Go Beyond the Kernel:

Refocusing HPC Benchmarking on Total Application Performance

Want to improve application performance by 10x or 100x? Few HPC customers would say no. Yet in some cases, the promises of tremendous performance improvements from accelerators, attached processors, field-programmable gate arrays, and the like evaporate when total application performance is evaluated. Benchmarks that focus on kernel or even partial application performance provide incomplete picture with respect to the impact on total application benchmarking.  While difficult, HPC customers should look to test total application performance.

Why benchmark?

Benchmarking is an essential means for helping end users choose and configure HPC systems. An end user has a problem and needs to know the best way to solve it. More specifically, the end user has a specific workload to run and needs to find hardware that can deliver the best performance, reliability, application portability, and ease of application maintenance. As Purdue University researchers wrote in a recent IEEE article that argued for real application benchmarking, an HPC benchmark should, among other things, produce metrics that help customers evaluate the overall or total time to solution for their problems.

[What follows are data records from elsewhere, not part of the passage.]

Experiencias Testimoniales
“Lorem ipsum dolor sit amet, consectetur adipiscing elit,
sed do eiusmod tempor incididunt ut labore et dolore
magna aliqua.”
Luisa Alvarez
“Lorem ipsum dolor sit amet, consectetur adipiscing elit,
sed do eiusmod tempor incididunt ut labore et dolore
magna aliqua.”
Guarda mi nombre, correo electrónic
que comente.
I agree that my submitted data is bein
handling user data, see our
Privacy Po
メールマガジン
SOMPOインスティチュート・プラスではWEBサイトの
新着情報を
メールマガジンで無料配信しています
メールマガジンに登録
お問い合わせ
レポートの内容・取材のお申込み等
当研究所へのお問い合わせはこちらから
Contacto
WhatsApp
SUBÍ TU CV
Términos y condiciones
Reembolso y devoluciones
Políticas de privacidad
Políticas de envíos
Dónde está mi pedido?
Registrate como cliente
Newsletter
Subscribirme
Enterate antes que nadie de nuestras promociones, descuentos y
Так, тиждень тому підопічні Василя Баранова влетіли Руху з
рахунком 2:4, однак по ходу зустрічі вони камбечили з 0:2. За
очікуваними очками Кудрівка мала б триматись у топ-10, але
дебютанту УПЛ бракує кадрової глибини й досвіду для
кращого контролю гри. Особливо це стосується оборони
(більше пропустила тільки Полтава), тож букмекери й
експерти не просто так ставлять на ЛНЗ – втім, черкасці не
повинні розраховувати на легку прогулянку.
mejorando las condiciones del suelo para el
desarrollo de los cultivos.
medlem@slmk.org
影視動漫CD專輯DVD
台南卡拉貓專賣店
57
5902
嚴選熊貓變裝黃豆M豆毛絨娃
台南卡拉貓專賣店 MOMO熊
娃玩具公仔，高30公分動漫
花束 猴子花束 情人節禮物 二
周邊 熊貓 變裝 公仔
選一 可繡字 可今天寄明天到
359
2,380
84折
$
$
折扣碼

The claim of a 10x to 100x improvement from a particular product can easily grab someone’s attention. But what does that 10x measurement really mean? In many cases, these claims are derived from kernel or partial application benchmarking, which might fail to tell the whole story. While an increase in floating-point performance or the addition of a CPU accelerator could deliver a significant improvement for one kernel, the total application improvement depends on additional HPC system elements. As one participant argued in a recent HPC conference reported by IDC, solution time can be represented as an equation:

Solution time = processing time + memory time + communication time + I/O time – all four combine to form total application time.  The Caveat Emptor is to make sure you analyze your application; understanding what you are measuring and ensuring that you have the balanced architecture to deliver the best performance.  I am biased but I think Intel’s soon to be announced Nehalem processor delivers just that. 

Kernel benchmarking has its place, but benchmarking total (or “real”) application performance is critical for accurately evaluating HPC systems.